Copy each of the following records word for word, keeping every line as it is.

Task inputs —
---*---
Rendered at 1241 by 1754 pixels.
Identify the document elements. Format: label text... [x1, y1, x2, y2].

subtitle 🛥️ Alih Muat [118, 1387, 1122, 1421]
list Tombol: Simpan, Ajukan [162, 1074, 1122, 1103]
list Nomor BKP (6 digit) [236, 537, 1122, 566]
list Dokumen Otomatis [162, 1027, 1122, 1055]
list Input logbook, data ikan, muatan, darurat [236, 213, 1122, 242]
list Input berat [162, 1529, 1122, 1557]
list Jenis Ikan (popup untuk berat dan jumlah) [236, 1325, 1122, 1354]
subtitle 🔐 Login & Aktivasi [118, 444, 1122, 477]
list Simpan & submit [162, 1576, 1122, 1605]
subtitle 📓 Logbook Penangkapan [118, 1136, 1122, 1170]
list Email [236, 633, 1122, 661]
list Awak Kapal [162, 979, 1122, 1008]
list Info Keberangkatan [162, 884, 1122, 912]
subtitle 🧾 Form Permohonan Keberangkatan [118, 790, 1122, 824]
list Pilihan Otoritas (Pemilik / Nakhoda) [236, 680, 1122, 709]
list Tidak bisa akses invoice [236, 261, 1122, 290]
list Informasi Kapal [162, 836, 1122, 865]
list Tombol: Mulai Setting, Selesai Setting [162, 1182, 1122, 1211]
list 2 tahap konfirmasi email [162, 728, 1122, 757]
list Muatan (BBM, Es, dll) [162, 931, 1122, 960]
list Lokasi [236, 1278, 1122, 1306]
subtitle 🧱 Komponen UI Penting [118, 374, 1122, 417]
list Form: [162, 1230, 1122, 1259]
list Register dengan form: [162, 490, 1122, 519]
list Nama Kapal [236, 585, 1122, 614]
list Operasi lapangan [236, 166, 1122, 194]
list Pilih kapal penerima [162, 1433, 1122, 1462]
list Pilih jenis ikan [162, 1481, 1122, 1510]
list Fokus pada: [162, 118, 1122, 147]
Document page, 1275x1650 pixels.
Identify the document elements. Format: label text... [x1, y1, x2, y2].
---*---
Response —
Rendered at 1241 by 1754 pixels.
Identify the document elements. Format: label text... [x1, y1, x2, y2].

subtitle 🛥️ Alih Muat [118, 1387, 1122, 1421]
list Tombol: Simpan, Ajukan [162, 1074, 1122, 1103]
list Nomor BKP (6 digit) [236, 537, 1122, 566]
list Dokumen Otomatis [162, 1027, 1122, 1055]
list Input logbook, data ikan, muatan, darurat [236, 213, 1122, 242]
list Input berat [162, 1529, 1122, 1557]
list Jenis Ikan (popup untuk berat dan jumlah) [236, 1325, 1122, 1354]
subtitle 🔐 Login & Aktivasi [118, 444, 1122, 477]
list Simpan & submit [162, 1576, 1122, 1605]
subtitle 📓 Logbook Penangkapan [118, 1136, 1122, 1170]
list Email [236, 633, 1122, 661]
list Awak Kapal [162, 979, 1122, 1008]
list Info Keberangkatan [162, 884, 1122, 912]
subtitle 🧾 Form Permohonan Keberangkatan [118, 790, 1122, 824]
list Pilihan Otoritas (Pemilik / Nakhoda) [236, 680, 1122, 709]
list Tidak bisa akses invoice [236, 261, 1122, 290]
list Informasi Kapal [162, 836, 1122, 865]
list Tombol: Mulai Setting, Selesai Setting [162, 1182, 1122, 1211]
list 2 tahap konfirmasi email [162, 728, 1122, 757]
list Muatan (BBM, Es, dll) [162, 931, 1122, 960]
list Lokasi [236, 1278, 1122, 1306]
subtitle 🧱 Komponen UI Penting [118, 374, 1122, 417]
list Form: [162, 1230, 1122, 1259]
list Register dengan form: [162, 490, 1122, 519]
list Nama Kapal [236, 585, 1122, 614]
list Operasi lapangan [236, 166, 1122, 194]
list Pilih kapal penerima [162, 1433, 1122, 1462]
list Pilih jenis ikan [162, 1481, 1122, 1510]
list Fokus pada: [162, 118, 1122, 147]
Document page, 1275x1650 pixels.
Identify the document elements. Format: label text... [x1, y1, x2, y2].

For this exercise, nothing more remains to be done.